TASK DIRECTIONS: Look through the data below, and copy each line that carries the word "assign".

INFORMATION PROVIDED:

=== Section Start ===

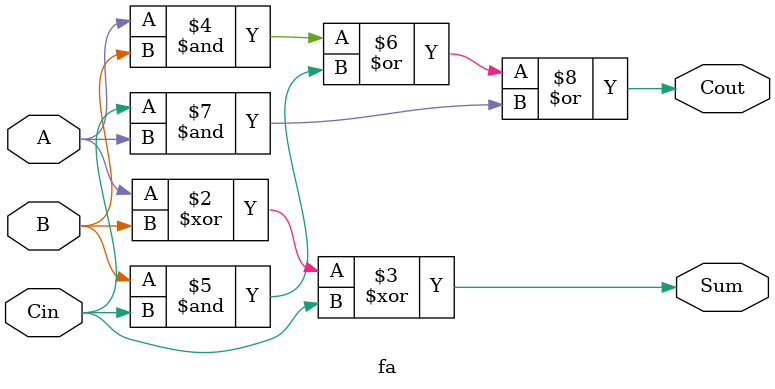
<source format=v>
`timescale 1ns / 1ps

module fa(
    input A, B, Cin,
    output reg Sum, Cout
);
    always @(A or B or Cin) begin
        Sum = A ^ B ^ Cin;
        Cout = (A & B) | (B & Cin) | (Cin & A);
    end
endmodule


</source>
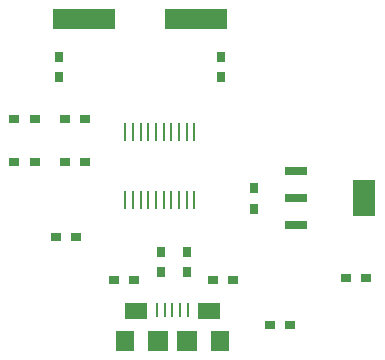
<source format=gbr>
G04 DipTrace 3.0.0.2*
G04 TopPaste.gbr*
%MOIN*%
G04 #@! TF.FileFunction,Paste,Top*
G04 #@! TF.Part,Single*
%ADD43R,0.066803X0.066803*%
%ADD45R,0.062866X0.066803*%
%ADD47R,0.074677X0.054992*%
%ADD53R,0.007748X0.062866*%
%ADD57R,0.007748X0.04515*%
%ADD59R,0.076646X0.119953*%
%ADD61R,0.076646X0.029402*%
%ADD63R,0.208535X0.07074*%
%ADD65R,0.035307X0.03137*%
%ADD67R,0.03137X0.035307*%
%FSLAX26Y26*%
G04*
G70*
G90*
G75*
G01*
G04 TopPaste*
%LPD*%
D67*
X1262841Y1406606D3*
Y1339677D3*
X1800398Y1406606D3*
Y1339677D3*
D65*
X1250340Y806543D3*
X1317269D3*
X1281593Y1200335D3*
X1348522D3*
X1112825D3*
X1179755D3*
X1281593Y1056570D3*
X1348522D3*
X1112825D3*
X1179755D3*
D67*
X1912909Y900303D3*
Y967232D3*
D63*
X1719139Y1531619D3*
X1345123D3*
D61*
X2050424Y1025316D3*
Y934765D3*
Y844214D3*
D59*
X2278770Y934765D3*
D57*
X1587875Y562768D3*
D65*
X1964743Y512762D3*
X2031672D3*
D67*
X1600377Y687781D3*
Y754710D3*
X1687886Y687781D3*
Y754710D3*
D65*
X1775395Y662778D3*
X1842324D3*
X1512867D3*
X1445938D3*
X2219192Y669029D3*
X2286121D3*
D53*
X1712888Y1156580D3*
X1687298D3*
X1661707D3*
X1636117D3*
X1610526D3*
X1584936D3*
X1559345D3*
X1533755D3*
X1508164D3*
X1482573D3*
Y928226D3*
X1508164Y928234D3*
X1533755D3*
X1559345D3*
X1584936D3*
X1610526D3*
X1636117D3*
X1661707D3*
X1687298D3*
X1712888D3*
D57*
X1613466Y562768D3*
X1639056D3*
X1664647D3*
X1690238D3*
D47*
X1517009Y557846D3*
X1761104D3*
D45*
X1481576Y457453D3*
X1796537D3*
D43*
X1591812D3*
X1686301D3*
M02*

</source>
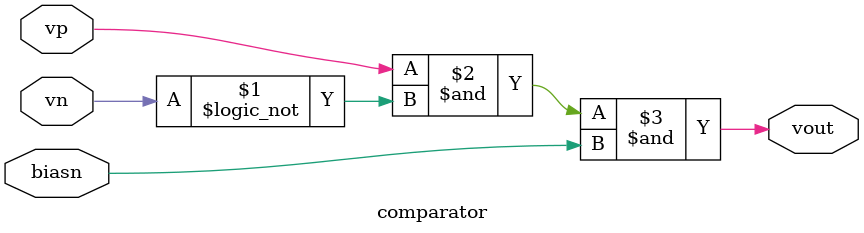
<source format=v>

`default_nettype none
`timescale 1 ns / 1 ps

module comparator(
`ifdef USE_POWER_PINS
    inout vdd3v3,
    inout vdd1v8,
    inout vss,
`endif
    output vout,
    input vp,
    input vn,
    input biasn
);

    // This is a behavioral model
    // biasn should actually be around 0.5V but we'll say it should be logic 1
    assign vout = (vp & !vn) & biasn;
endmodule
`default_nettype wire

</source>
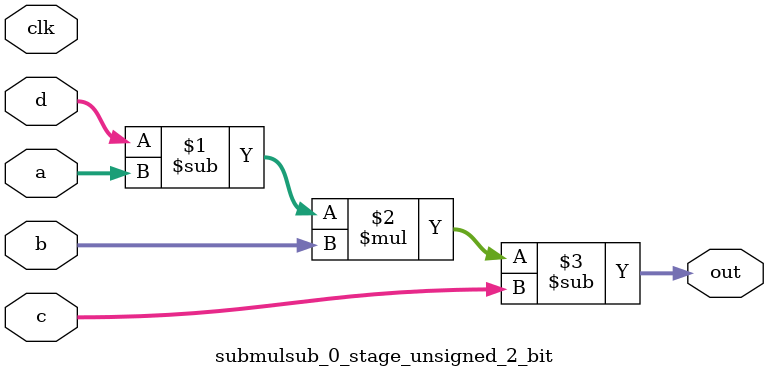
<source format=sv>
(* use_dsp = "yes" *) module submulsub_0_stage_unsigned_2_bit(
	input  [1:0] a,
	input  [1:0] b,
	input  [1:0] c,
	input  [1:0] d,
	output [1:0] out,
	input clk);

	assign out = ((d - a) * b) - c;
endmodule

</source>
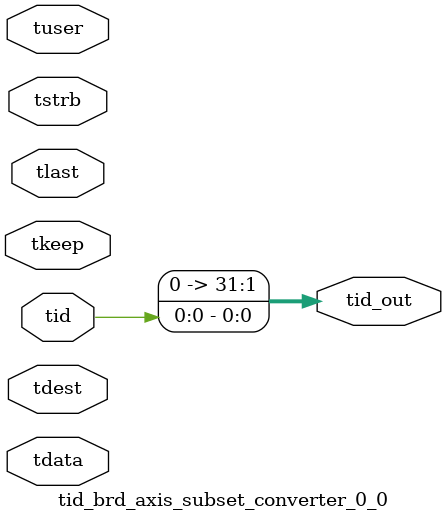
<source format=v>


`timescale 1ps/1ps

module tid_brd_axis_subset_converter_0_0 #
(
parameter C_S_AXIS_TID_WIDTH   = 1,
parameter C_S_AXIS_TUSER_WIDTH = 0,
parameter C_S_AXIS_TDATA_WIDTH = 0,
parameter C_S_AXIS_TDEST_WIDTH = 0,
parameter C_M_AXIS_TID_WIDTH   = 32
)
(
input  [(C_S_AXIS_TID_WIDTH   == 0 ? 1 : C_S_AXIS_TID_WIDTH)-1:0       ] tid,
input  [(C_S_AXIS_TDATA_WIDTH == 0 ? 1 : C_S_AXIS_TDATA_WIDTH)-1:0     ] tdata,
input  [(C_S_AXIS_TUSER_WIDTH == 0 ? 1 : C_S_AXIS_TUSER_WIDTH)-1:0     ] tuser,
input  [(C_S_AXIS_TDEST_WIDTH == 0 ? 1 : C_S_AXIS_TDEST_WIDTH)-1:0     ] tdest,
input  [(C_S_AXIS_TDATA_WIDTH/8)-1:0 ] tkeep,
input  [(C_S_AXIS_TDATA_WIDTH/8)-1:0 ] tstrb,
input                                                                    tlast,
output [(C_M_AXIS_TID_WIDTH   == 0 ? 1 : C_M_AXIS_TID_WIDTH)-1:0       ] tid_out
);

assign tid_out = {tid[0:0]};

endmodule


</source>
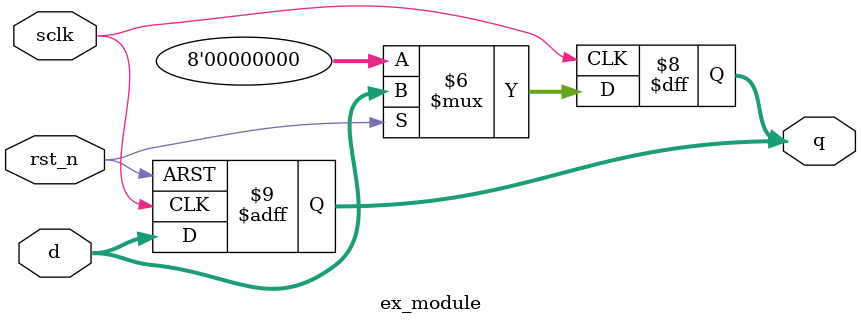
<source format=v>
module ex_module(
    // 模块声明
    input   wire    sclk,        //声明模块的时候 输入一定是 wire变量
    input   wire    rst_n,      //n 表示低信号 复位
    input   wire  [7:0] d,
    output  reg  [7:0] q     //模块 输出可以是wire变量 也可以是reg变量
    //语言规定 reg必须在always块里面赋值
); //声明模块的关键字module      name  (输入 输出)

//实现异步D触发器
always @(posedge sclk or negedge rst_n)  //()内 敏感列表 既可以电平出发 也可以前沿触发
    if(rst_n == 1'b0)   //条件表 这里是组合逻辑 1表示 1byte   b表示二进制 
                        //0表示 0了     1byte的二进制的0    2'b01
                        //十进制 d  十六进制h   
        q<=8'h00;       //沿出发的逻辑里面一定都是用<=非阻塞赋值
    else
        q<=d;
//同步D触发器
always @(posedge sclk)
    if(rst_n == 1'b0)
        q<=8'h00;
    else
        q<=d;

endmodule










</source>
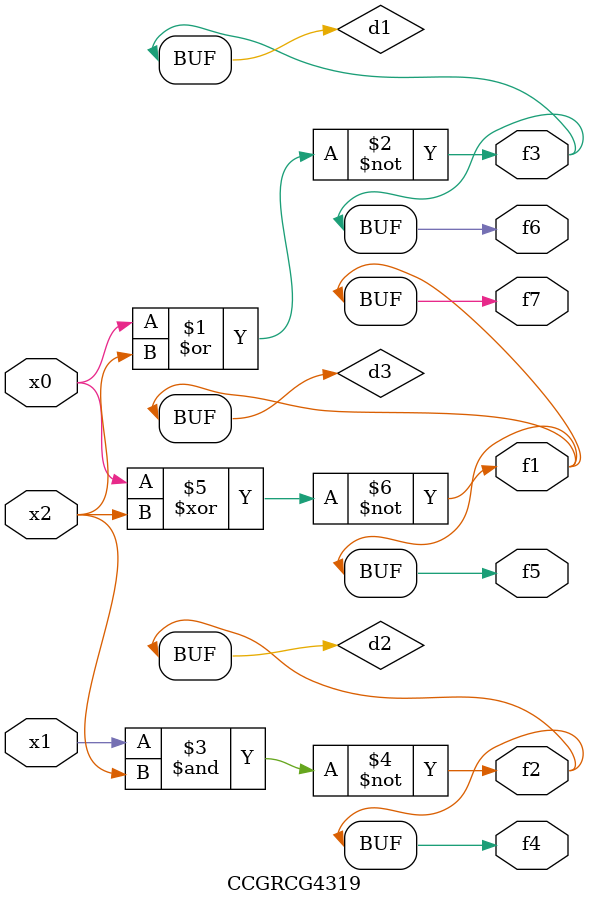
<source format=v>
module CCGRCG4319(
	input x0, x1, x2,
	output f1, f2, f3, f4, f5, f6, f7
);

	wire d1, d2, d3;

	nor (d1, x0, x2);
	nand (d2, x1, x2);
	xnor (d3, x0, x2);
	assign f1 = d3;
	assign f2 = d2;
	assign f3 = d1;
	assign f4 = d2;
	assign f5 = d3;
	assign f6 = d1;
	assign f7 = d3;
endmodule

</source>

=== Section End ===

EXERCISE SOLUTION:
    assign vout = (vp & !vn) & biasn;
	assign out = ((d - a) * b) - c;
assign tid_out = {tid[0:0]};
	assign f1 = d3;
	assign f2 = d2;
	assign f3 = d1;
	assign f4 = d2;
	assign f5 = d3;
	assign f6 = d1;
	assign f7 = d3;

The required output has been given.